Being genuinely mistaken is nothing to be ashamed of, so long as you don't just care about truth selectively, whenever it suits you. (See, for example, Lynch's True to Life: Why Truth Matters (Bradford Books)
.) Some Christians believe fine-tuning proves the existence of God. They happen to be mistaken. Many Christians also make a big show of caring about the truth, when time and again it seems that they care more about their faith. It is a pitiful spectacle to see otherwise intelligent theists clutching at straws in this way, wasting so much energy and time and resources trying to salvage natural theology from the beating it has taken from the physical sciences and Darwinism. It gives a new meaning to faith: never knowing when to give up a lost cause.
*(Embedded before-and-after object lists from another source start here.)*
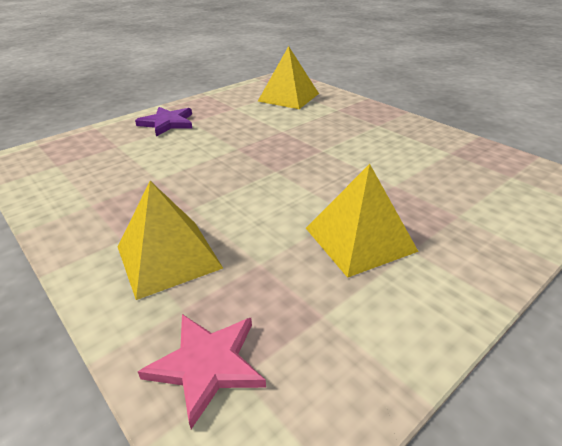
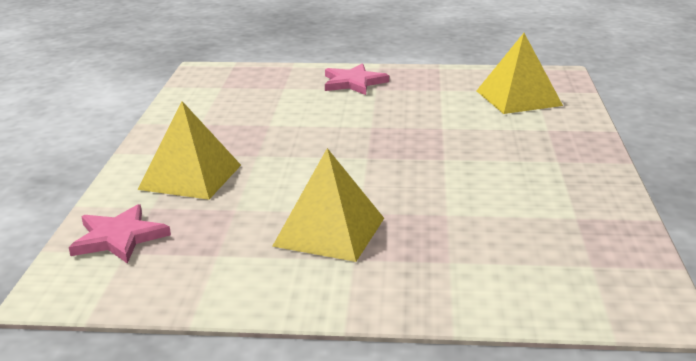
camera: 45 degrees right, 10 degrees down
(167, 123) = (353, 82): purple star -> pink star

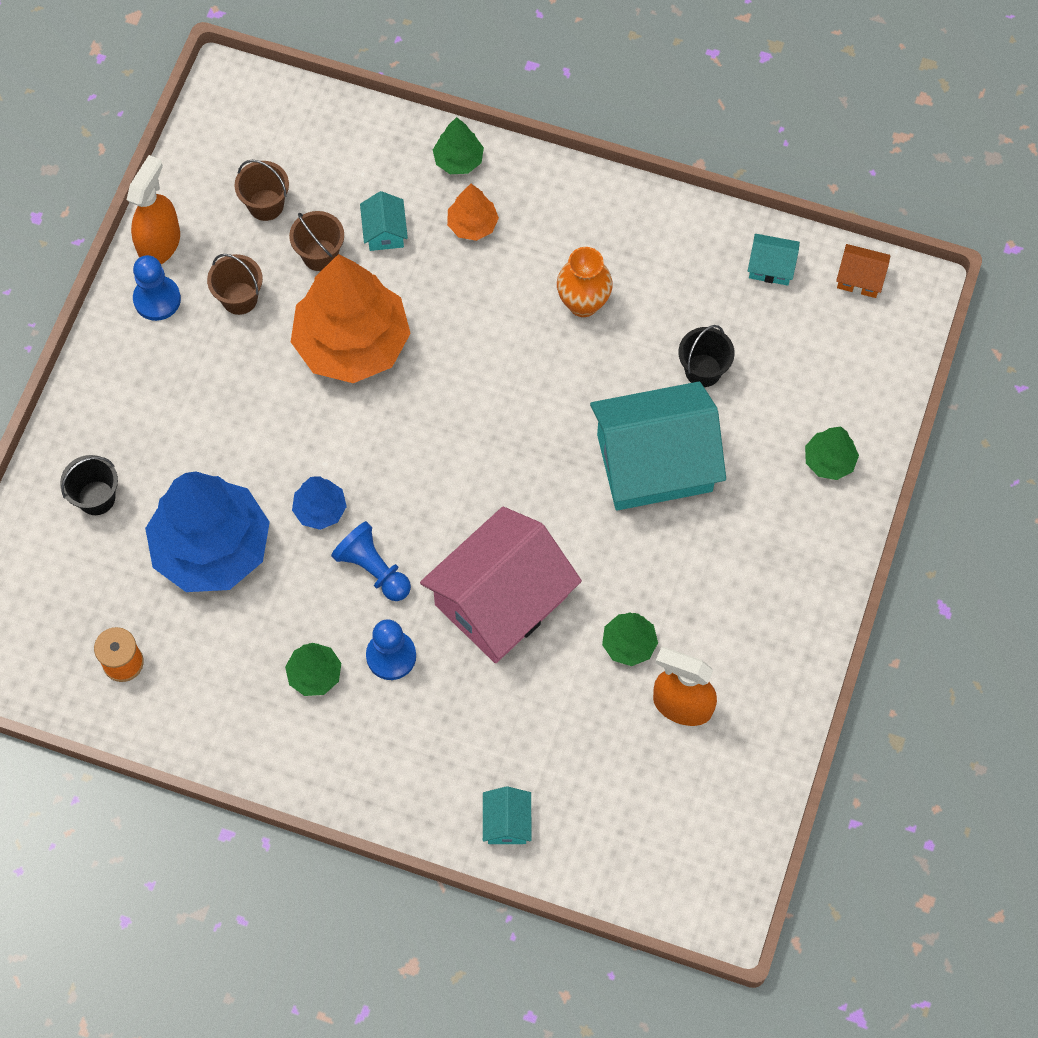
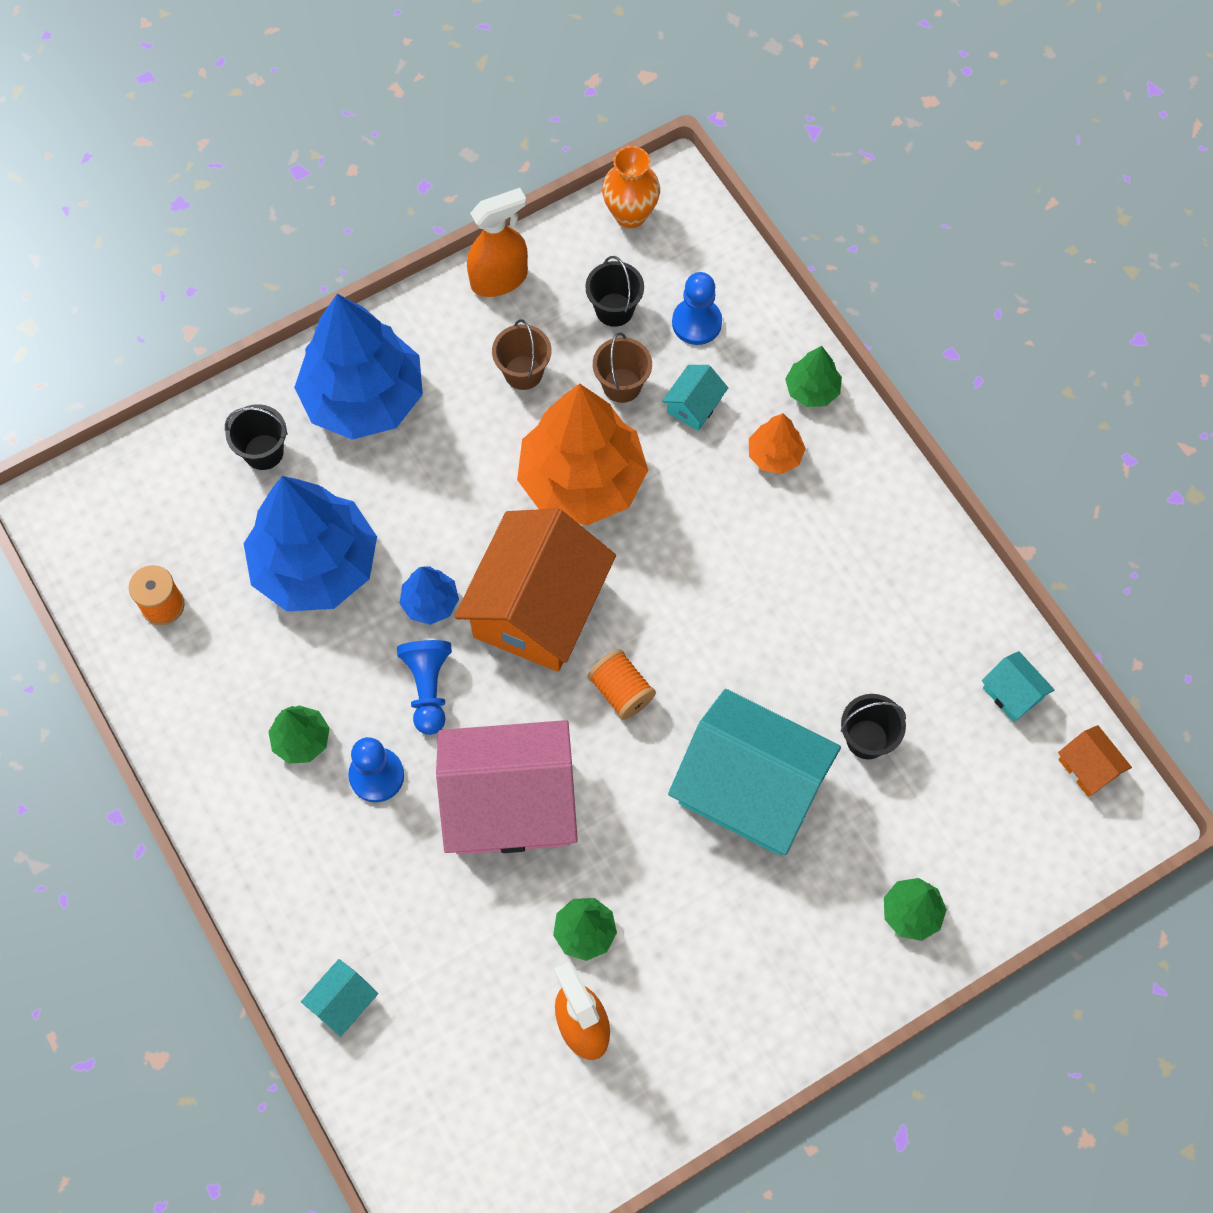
camera: 40 degrees right, 0 degrees up
(137, 403) = (364, 398): none -> blue tree
(157, 299) = (456, 324): blue pawn -> blue pawn (696, 323)
(266, 205) = (614, 310): brown bucket -> black bucket
(400, 455) = (538, 608): none -> orange house
(510, 466) = (621, 691): none -> orange spool
(583, 303) = (811, 597): orange vase -> orange vase (630, 214)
This is a worthy book in many ways, although badly let down in places by poor maths typesetting and figure work. For me, however, what was missing was the question, why would a believer want fine-tuning to be true? If God could be bothered to fine-tune the universe, why didn't he do a better job fine-tuning away the huge quantities of suffering? On this planet alone, sentient creatures have suffered for millions of years, thanks to evolution by natural selection. Fine-tuning, it seems, is necessarily a morally repugnant concept and one which any right-minded believer should want nothing to do with.